Light In The Beginning

Light In The Beginning November 30, 2018

Several years ago, I went looking for stories for the winter solstice that celebrate darkness, rather than only focusing on the celebration of the returning light. Finding that challenging, I expanded my search to any story in celebration of darkness. I spent an afternoon looking at every single picture book in a local bookstore, and found one that sort of fit the bill, Stellaluna, by Jannell Cannon, in which a young bat discovers her proper place in the nighttime. I’ve found a few more since then, but it is clear that there are not enough stories for this time of year that celebrate the darkness itself. So, I have been writing a story in celebration of darkness every year for the past four years. Here is this year’s story. (To read previous stories, go here, here, and here.)

Light In The Beginning

In the beginning, there was light. Brilliant, awesome, relentless light. The light was everywhere. The light permeated everything. The light was everything. The light gleamed, and the light admired its own gleaming. The light shone, and the light admired its own shining. The light dazzled, and the light admired its own dazzling. 
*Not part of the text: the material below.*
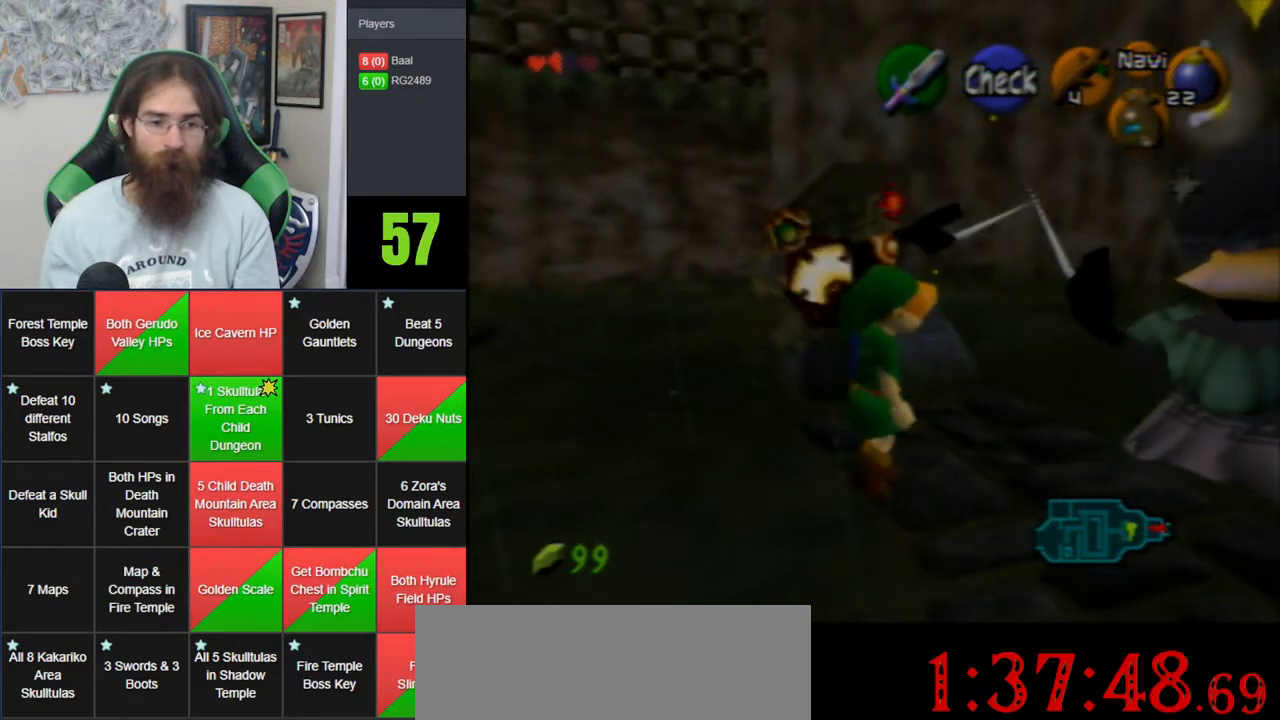
{"buttons": [], "left_stick": "center", "events": [[50, "left_stick", "center"]]}
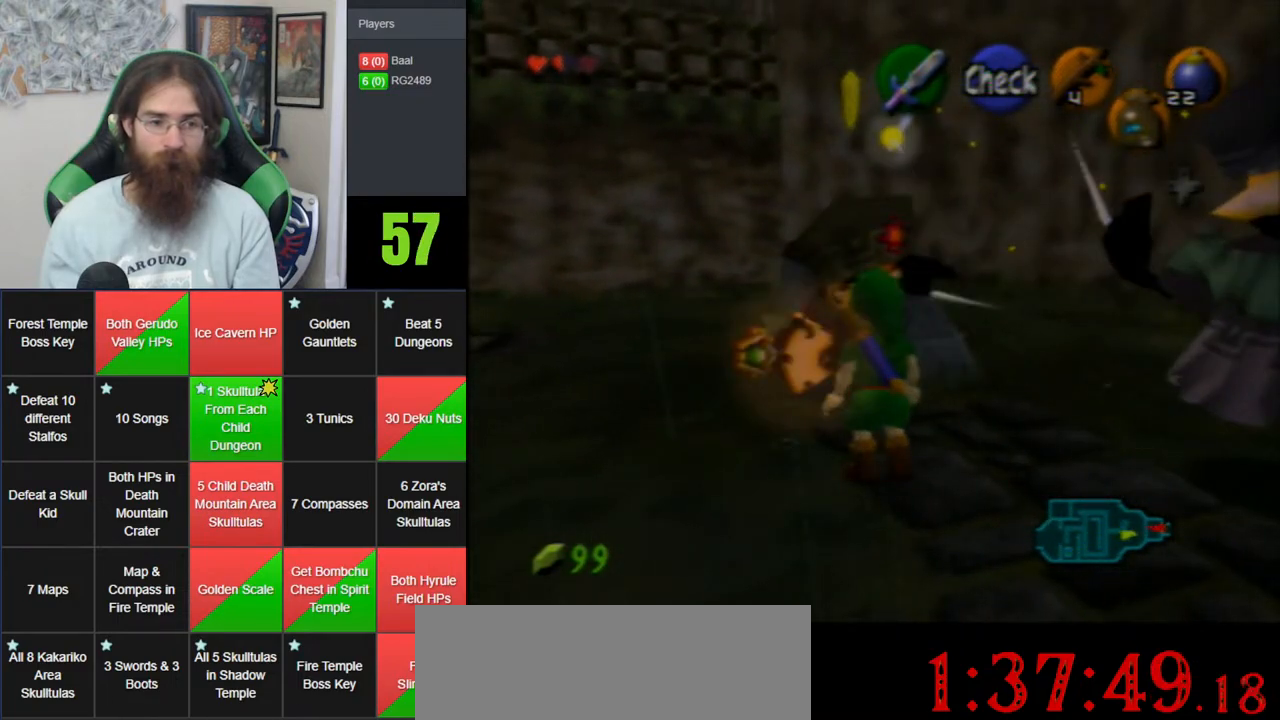
{"buttons": [], "left_stick": "right", "events": [[333, "left_stick", "right"]]}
And then the light began to wish for someone else to admire its gleaming, shining, dazzling lightself. This wish turned into a wanting and the wanting turned into a longing. And so, the light decided to make a world.
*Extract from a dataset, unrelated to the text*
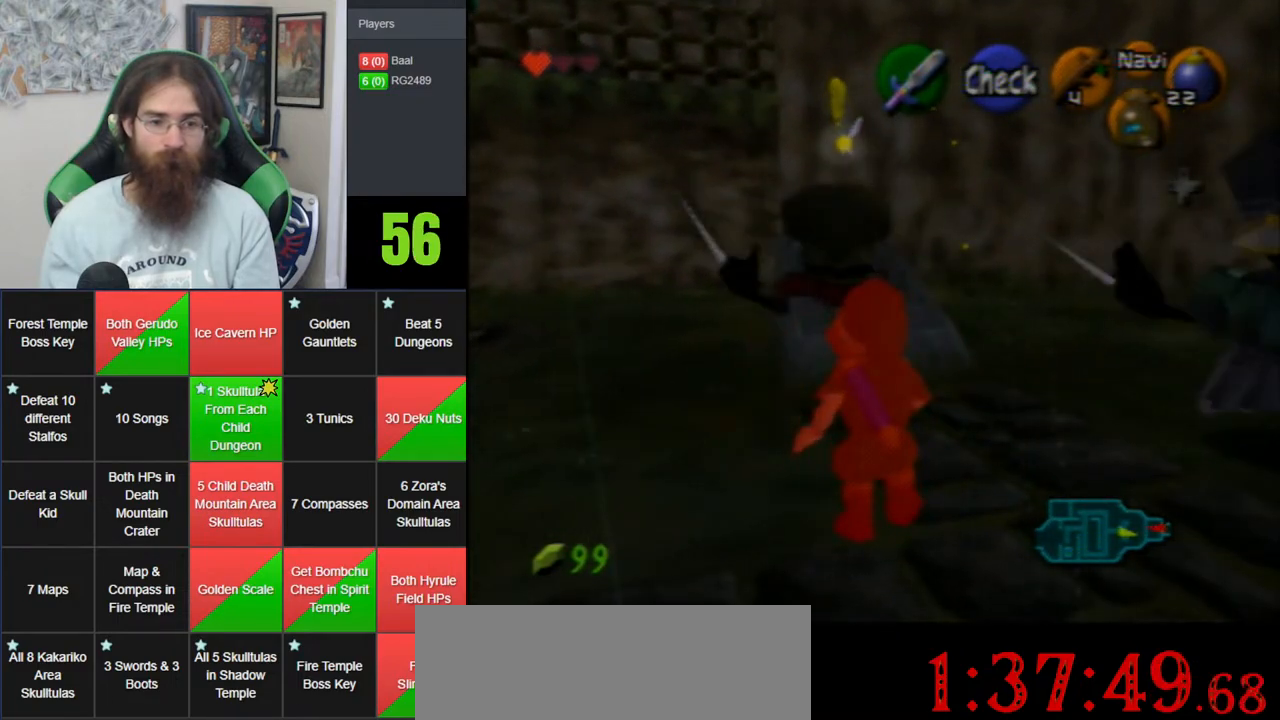
{"buttons": ["Z"], "left_stick": "center", "events": [[150, "left_stick", "up-right"], [333, "left_stick", "center"], [417, "Z", "down"]]}
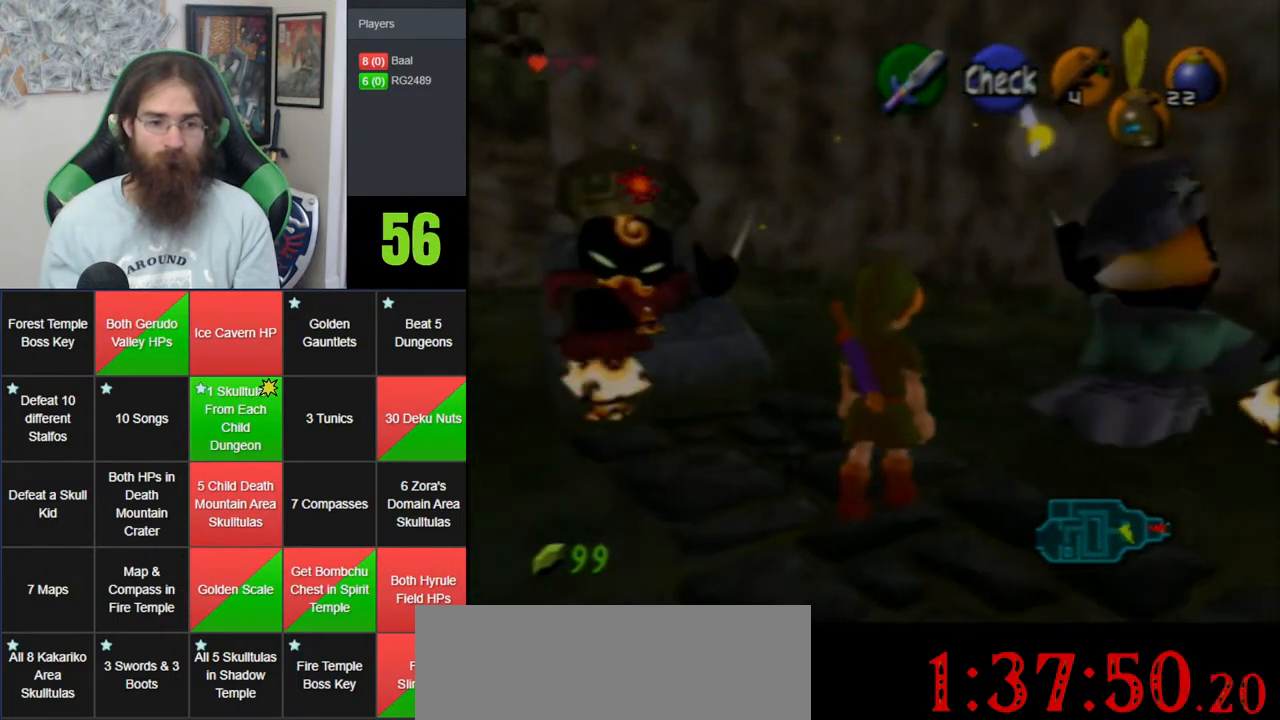
{"buttons": [], "left_stick": "right", "events": [[50, "Z", "up"], [400, "left_stick", "right"]]}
Out of itself, the light fashioned the world. Land and sea and sky. Mountains and valleys and rivers. Fungi and bacteria. All manner of plants: grasses and low flowers, shrubs and bushes, trees of every description And all manner of animals: birds and fish and insects and reptiles and furry ones and people. Out of itself, the light made a whole world. And the light completely surrounded and permeated this new world. Everywhere in the world there was light. Brilliant, awesome, relentless light. 

The light sat back from its labors, awestruck by its own brilliance. And the light waited for the land and the sea and the sky, the mountains and the valleys and the rivers, the fungi and the bacteria, the plants and the animals to admire the light the way the light admired its own lightself. 
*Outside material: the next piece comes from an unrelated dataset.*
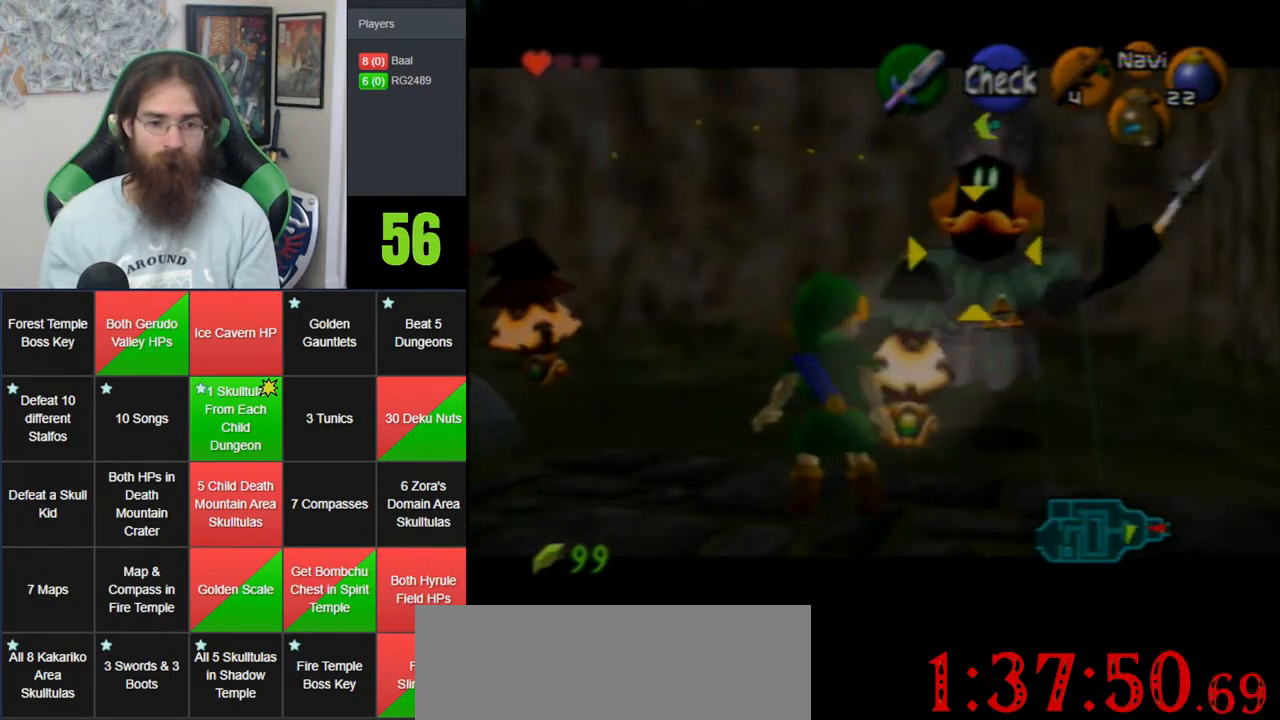
{"buttons": [], "left_stick": "center", "events": [[233, "left_stick", "center"]]}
But they did not! They did not even seem to notice the light. How could they not notice the light?! What arrogance! What ungratefulness! What horrendous conceit for the world not to notice the brilliant, awesome, perfection of light that had brought it into being!

The light was angry! And then the light was sad. Oh, so sad. The light had never felt so alone, even when the light had been alone. It made the light want to curl up into a ball. That felt like a good idea. So the light did just that. The light gathered in the farthest reaches of its lightself. Gathered in and in all of the light, gathered in tighter and tighter and smaller and smaller, curling into a ball and curled in on all that anger and sadness.

Into the space left by the light, someone new came. Not the light, not the world the light had made. Something really new – something that did not come from the light. Something different and distinct. Into the space left by the light, darkness came.

Darkness Comes

On the world, darkness came and began to spread. This was new! This was different and unexpected! And to the light’s great consternation, the land and the sea and the sky, the mountains and the valleys and the rivers, the fungi and the bacteria, the plants and the animals, they noticed! They noticed this new darkness. And what’s more, they loved it! They loved the peacefulness and the calm that came with it. They loved the possibilities it offered – that not everything could be seen all the time, but that there might be mystery and surprise. They loved the rest it offered. They loved the darkness!

Oh, how sad light was then! Light curled in even tighter, and hid away from the world, leaving the world in total darkness. And light curled in all that misery and felt so sad and sorry for its lightself. 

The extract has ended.